** Exercise description **
Reproduce every line of the items below word for word, and leave the pictures out of your answer.

** Supplied information **
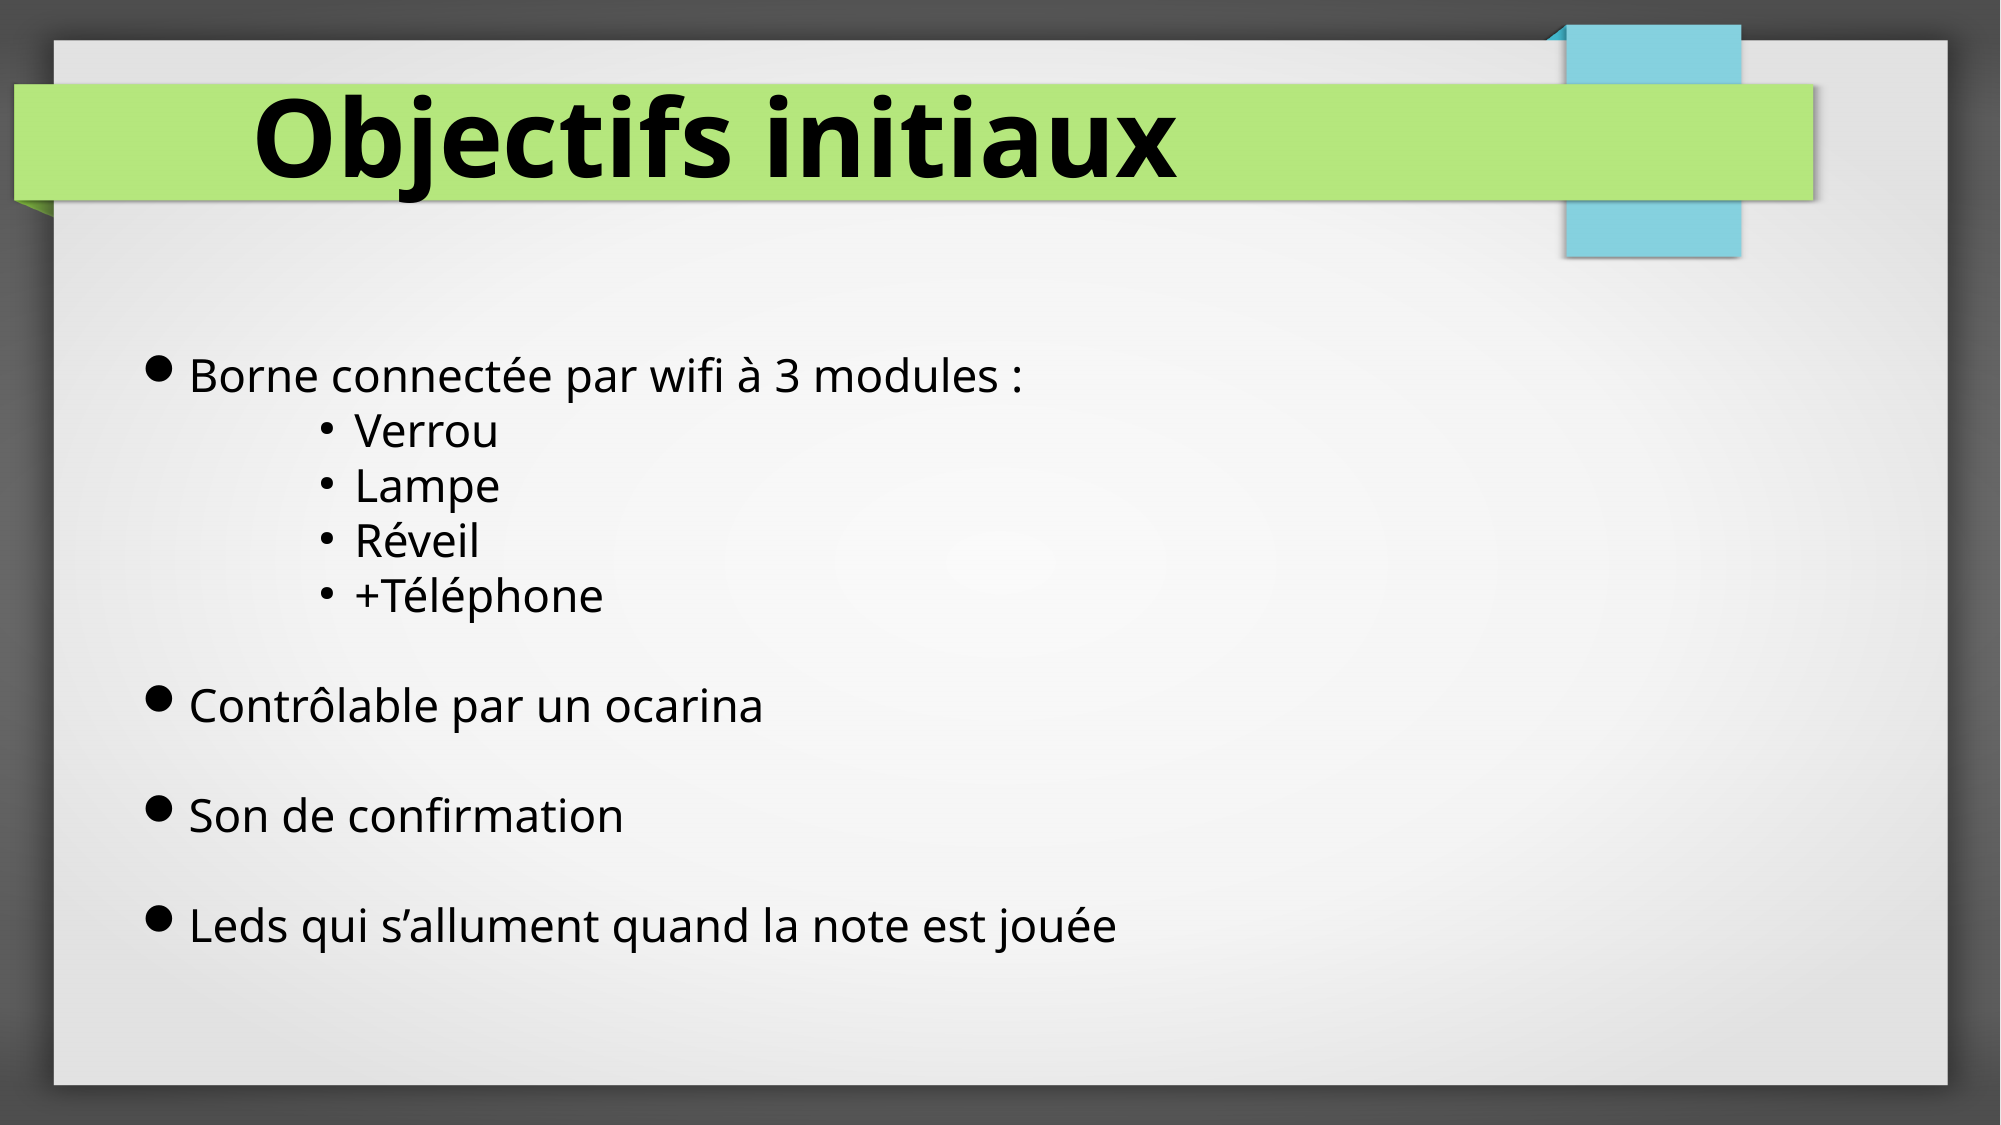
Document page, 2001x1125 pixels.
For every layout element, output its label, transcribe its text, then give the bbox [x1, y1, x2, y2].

picture [0, 0, 2001, 1125]
text_box Objectifs initiaux [162, 61, 1805, 250]
text_box Borne connectée par wifi à 3 modules : Verrou Lampe Réveil +Téléphone Contrôlable par un ocarina Son de confirmation Leds qui s’allument quand la note est jouée [118, 330, 1777, 945]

** Result for this task **
Document page, 2001x1125 pixels.
For every layout element, output its label, transcribe its text, then give the bbox [x1, y1, x2, y2].

picture [0, 0, 2001, 1125]
text_box Objectifs initiaux [162, 61, 1805, 250]
text_box Borne connectée par wifi à 3 modules : Verrou Lampe Réveil +Téléphone Contrôlable par un ocarina Son de confirmation Leds qui s’allument quand la note est jouée [118, 330, 1777, 945]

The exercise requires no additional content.